Saat ini berjuang sendirian mencukupi kebutuhan hidup dua anaknya. Si sulung laki-laki yang berusia 18 tahun baru saja lulus sekolah menengah atas (SMA). Ia belum bisa melanjutkan pendidikan ke universitas karena ketiadaan dana. Sementara itu, si bungsu perempuan masih duduk di bangku kelas V sekolah dasar (SD).
Sebelumnya, sejak 2001, Yani mengikuti sang suami ke Kota Curup, Bengkulu. Di sana dia mengelola warung nasi padang milik mertua. Perangai sang suami membuat Hani tidak kuat lagi bertahan.
Pada tahun 2012, Hani memutuskan berpisah dengan suami, dan kembali ke Bandung membawa kedua anaknya. Keputusan ini bukanlah sebuah keputusan mudah, tapi dia sudah membulatkan niat. Setahun berselang, Hani resmi bercerai.

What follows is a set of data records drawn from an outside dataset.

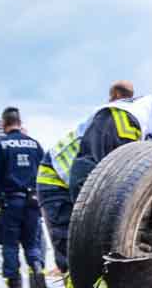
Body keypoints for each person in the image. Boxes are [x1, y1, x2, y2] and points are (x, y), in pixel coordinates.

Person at [37, 81, 139, 272]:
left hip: (77, 181)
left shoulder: (125, 119)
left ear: (114, 95)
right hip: (56, 180)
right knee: (73, 250)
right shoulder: (109, 119)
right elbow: (83, 175)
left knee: (84, 251)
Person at [0, 108, 47, 288]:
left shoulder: (0, 145)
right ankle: (36, 266)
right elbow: (44, 176)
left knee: (10, 245)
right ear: (20, 121)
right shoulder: (35, 145)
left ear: (4, 123)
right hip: (33, 202)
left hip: (11, 202)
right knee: (31, 243)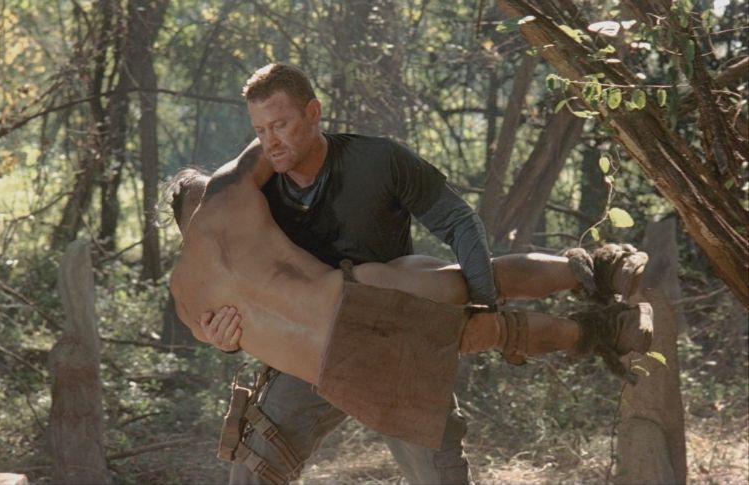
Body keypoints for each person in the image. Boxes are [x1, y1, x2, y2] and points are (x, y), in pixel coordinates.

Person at [165, 63, 650, 485]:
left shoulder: (372, 161)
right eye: (261, 130)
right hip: (309, 357)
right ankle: (600, 325)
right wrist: (224, 338)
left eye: (281, 125)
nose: (271, 141)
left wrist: (485, 304)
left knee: (472, 325)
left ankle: (598, 280)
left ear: (313, 114)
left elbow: (459, 222)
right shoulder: (251, 198)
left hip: (393, 318)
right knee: (252, 467)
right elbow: (245, 304)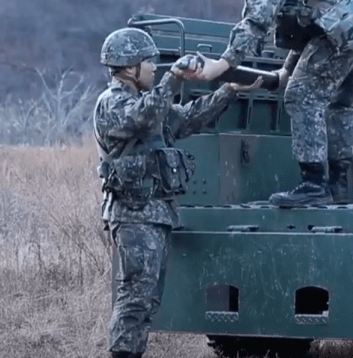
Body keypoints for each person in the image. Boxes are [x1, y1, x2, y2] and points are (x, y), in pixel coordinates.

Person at [181, 0, 353, 207]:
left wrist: (222, 64)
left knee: (301, 95)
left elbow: (255, 24)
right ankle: (338, 184)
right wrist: (286, 70)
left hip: (348, 23)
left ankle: (314, 184)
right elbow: (305, 30)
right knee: (342, 101)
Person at [94, 27, 258, 358]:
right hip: (133, 216)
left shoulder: (147, 103)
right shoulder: (112, 104)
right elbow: (143, 118)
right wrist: (175, 78)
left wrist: (228, 90)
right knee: (134, 299)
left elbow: (188, 119)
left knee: (147, 300)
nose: (154, 68)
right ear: (128, 68)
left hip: (155, 216)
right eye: (148, 62)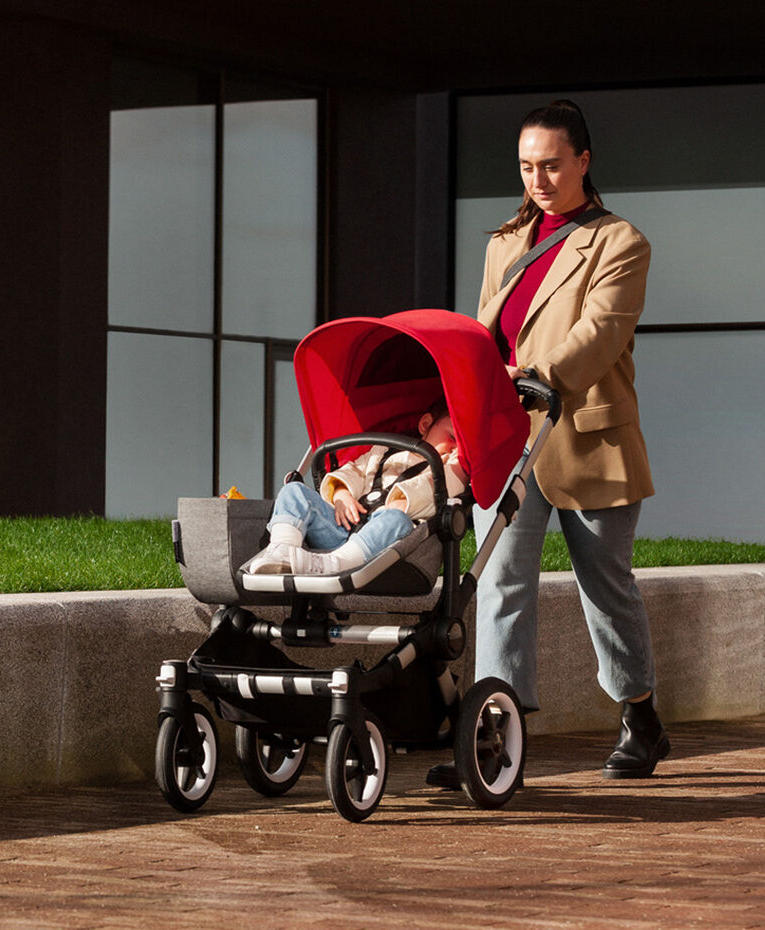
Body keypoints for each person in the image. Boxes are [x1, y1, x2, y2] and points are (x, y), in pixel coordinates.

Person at [429, 99, 668, 786]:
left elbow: (600, 334)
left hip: (588, 438)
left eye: (552, 165)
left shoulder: (621, 243)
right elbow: (484, 335)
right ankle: (493, 738)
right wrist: (464, 401)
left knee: (606, 587)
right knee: (499, 583)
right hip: (509, 439)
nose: (539, 178)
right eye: (528, 166)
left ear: (584, 162)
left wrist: (532, 378)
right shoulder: (505, 242)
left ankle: (641, 715)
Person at [246, 400, 466, 575]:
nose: (456, 448)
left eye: (463, 447)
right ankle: (282, 551)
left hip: (383, 545)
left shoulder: (446, 471)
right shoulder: (383, 452)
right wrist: (341, 493)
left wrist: (460, 460)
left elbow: (441, 488)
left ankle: (335, 565)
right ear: (426, 425)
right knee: (293, 491)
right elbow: (353, 471)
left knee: (396, 520)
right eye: (452, 437)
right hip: (343, 526)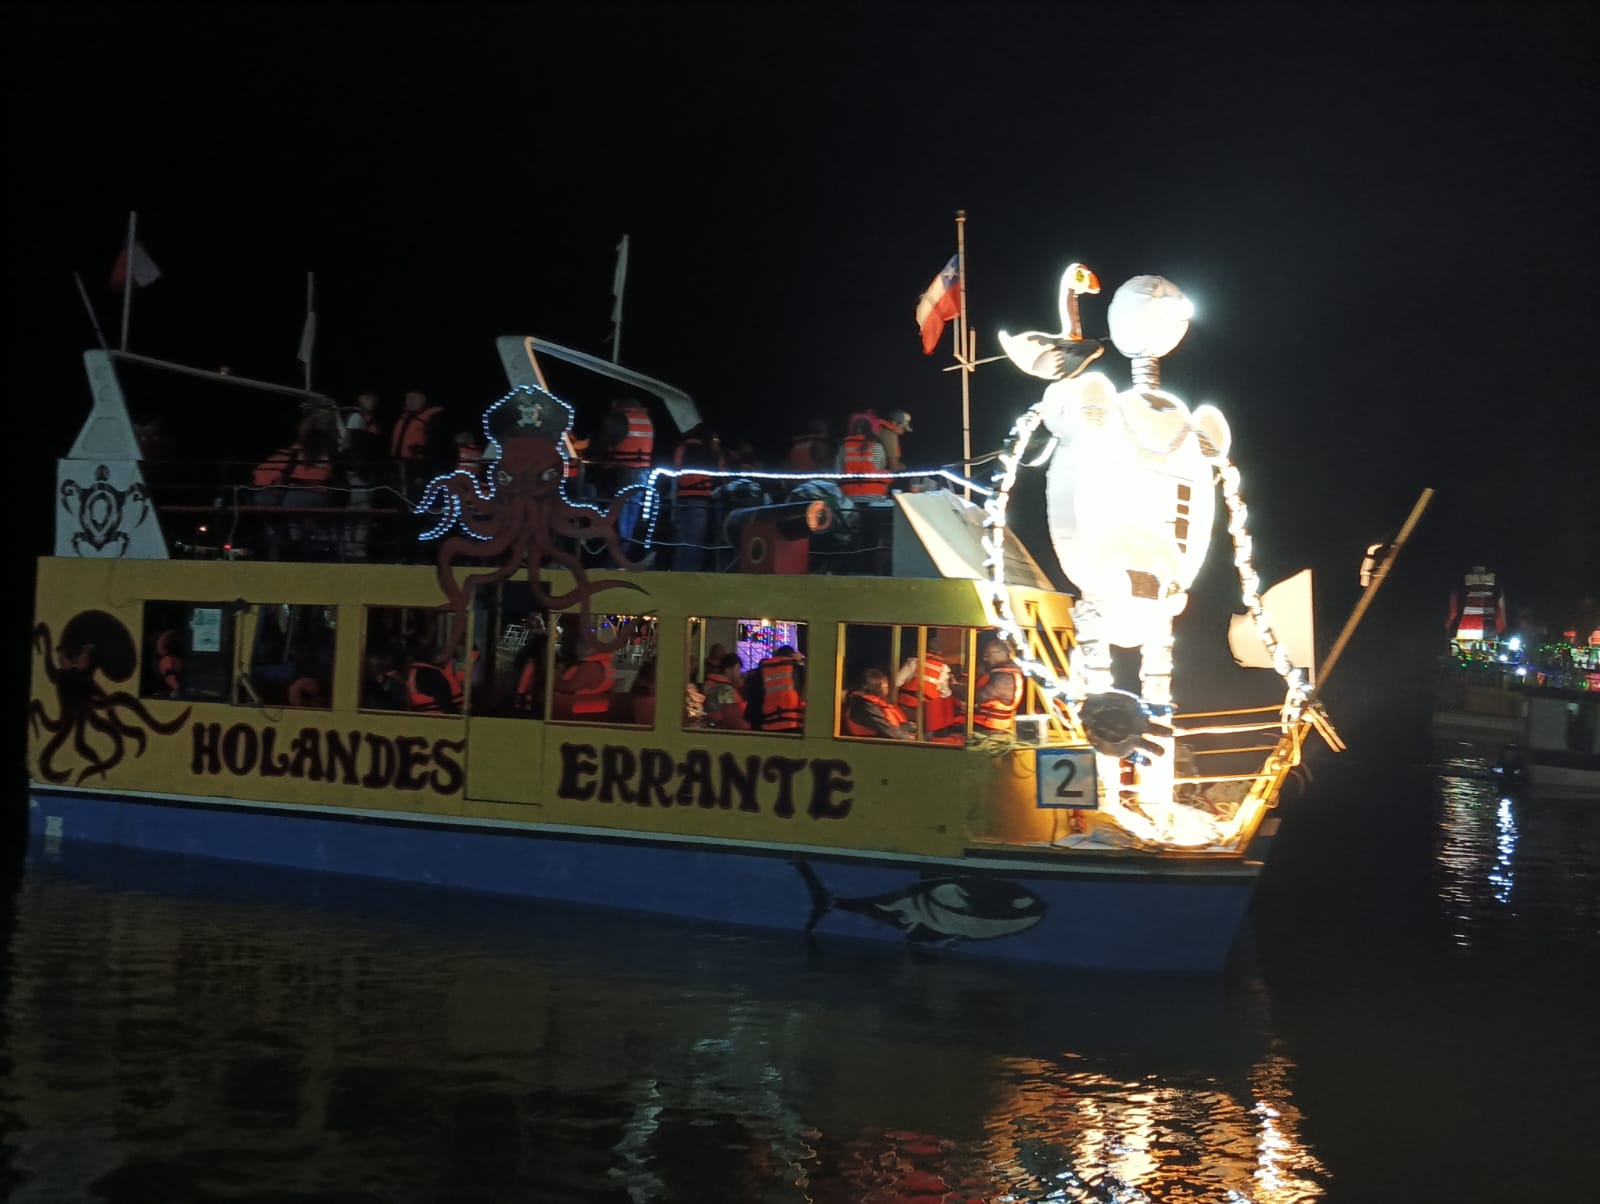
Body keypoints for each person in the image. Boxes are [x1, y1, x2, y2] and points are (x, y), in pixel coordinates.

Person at [596, 397, 654, 552]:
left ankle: (612, 553)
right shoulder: (646, 420)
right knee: (631, 514)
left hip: (621, 474)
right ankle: (625, 552)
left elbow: (599, 447)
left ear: (616, 405)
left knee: (616, 513)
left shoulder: (617, 420)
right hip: (643, 475)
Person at [671, 426, 722, 571]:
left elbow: (676, 469)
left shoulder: (682, 448)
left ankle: (677, 571)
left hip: (682, 498)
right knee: (696, 539)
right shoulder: (709, 452)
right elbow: (720, 473)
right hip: (700, 499)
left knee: (681, 539)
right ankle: (691, 573)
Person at [894, 631, 958, 737]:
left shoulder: (914, 662)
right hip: (926, 712)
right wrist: (953, 686)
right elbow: (945, 694)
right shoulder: (943, 668)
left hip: (906, 707)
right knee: (927, 735)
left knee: (903, 734)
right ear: (940, 652)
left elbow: (897, 682)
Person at [390, 390, 445, 496]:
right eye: (408, 398)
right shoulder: (404, 418)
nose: (410, 401)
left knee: (417, 498)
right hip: (400, 467)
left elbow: (435, 449)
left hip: (420, 467)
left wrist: (424, 472)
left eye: (414, 398)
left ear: (423, 399)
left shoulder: (434, 420)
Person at [972, 635, 1026, 735]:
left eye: (988, 655)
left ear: (1001, 653)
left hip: (990, 729)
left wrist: (952, 688)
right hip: (988, 726)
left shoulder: (1004, 677)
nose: (986, 659)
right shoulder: (1002, 673)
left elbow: (977, 696)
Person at [844, 668, 916, 740]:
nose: (886, 686)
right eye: (884, 684)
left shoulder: (874, 703)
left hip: (892, 733)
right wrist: (909, 738)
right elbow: (886, 729)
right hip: (871, 742)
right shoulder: (866, 706)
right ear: (876, 686)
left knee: (917, 729)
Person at [755, 644, 805, 732]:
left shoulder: (764, 669)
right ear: (792, 655)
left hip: (768, 723)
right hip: (792, 722)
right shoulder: (796, 668)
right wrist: (801, 660)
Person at [837, 415, 888, 497]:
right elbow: (880, 468)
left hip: (849, 495)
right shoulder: (876, 445)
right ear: (869, 430)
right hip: (874, 493)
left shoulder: (844, 446)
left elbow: (838, 471)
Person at [702, 653, 750, 730]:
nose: (740, 673)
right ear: (728, 670)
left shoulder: (710, 684)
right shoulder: (727, 691)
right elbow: (734, 719)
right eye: (737, 669)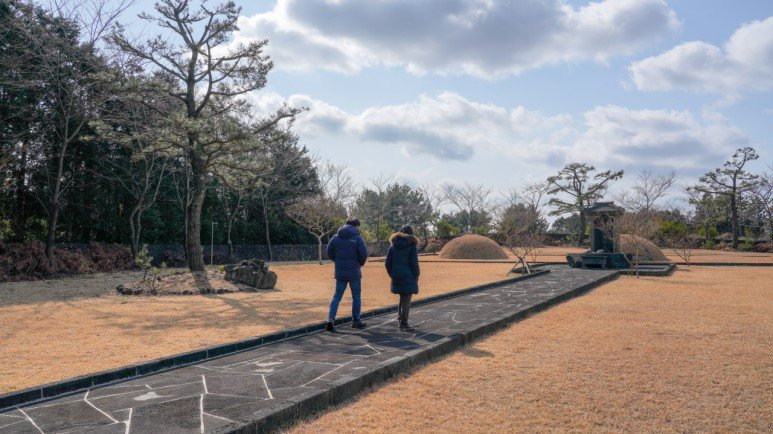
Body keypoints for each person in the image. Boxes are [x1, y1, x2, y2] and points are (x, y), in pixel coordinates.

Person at [325, 217, 369, 331]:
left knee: (337, 296)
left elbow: (329, 252)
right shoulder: (358, 238)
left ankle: (330, 319)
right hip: (354, 272)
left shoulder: (335, 237)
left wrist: (338, 261)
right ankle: (356, 321)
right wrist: (359, 263)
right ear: (356, 226)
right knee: (356, 297)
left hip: (340, 271)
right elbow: (363, 254)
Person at [384, 225, 420, 332]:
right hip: (408, 275)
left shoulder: (392, 246)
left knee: (402, 298)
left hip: (396, 275)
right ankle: (404, 322)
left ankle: (400, 320)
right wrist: (416, 274)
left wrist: (392, 273)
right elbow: (414, 263)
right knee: (406, 299)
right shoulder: (412, 246)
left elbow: (387, 263)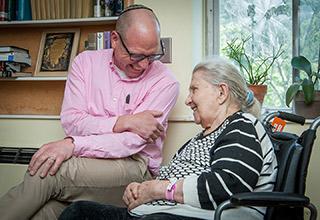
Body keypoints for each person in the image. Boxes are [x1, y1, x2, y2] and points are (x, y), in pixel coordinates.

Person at [0, 4, 179, 220]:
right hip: (89, 164)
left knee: (49, 172)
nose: (143, 65)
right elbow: (72, 121)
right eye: (136, 55)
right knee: (46, 211)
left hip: (135, 167)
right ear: (115, 39)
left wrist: (73, 145)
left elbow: (129, 142)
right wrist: (123, 121)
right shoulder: (85, 63)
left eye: (151, 56)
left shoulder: (165, 82)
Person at [59, 57, 278, 220]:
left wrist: (156, 190)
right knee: (77, 212)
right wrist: (140, 188)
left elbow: (227, 185)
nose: (188, 100)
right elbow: (171, 178)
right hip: (161, 213)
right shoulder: (200, 138)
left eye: (194, 90)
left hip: (198, 217)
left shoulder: (241, 126)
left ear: (221, 93)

Sejak berpisah, menurut Hani, tidak pernah sekali pun sang suami mengirimkan nafkah. Termasuk ketika si sulung sekarang sedang membutuhkan dana untuk berkuliah. Selama sembilan tahun terakhir, Hani memikul tanggung jawabnya sebagai orang tua tunggal.
Di bawah Teras Cihampelas, infrastruktur berupa jembatan beton yang dibangun pemerintah dengan dana hampir Rp 50 miliar itu, tidak ada pilihan bagi Hani selain bekerja keras.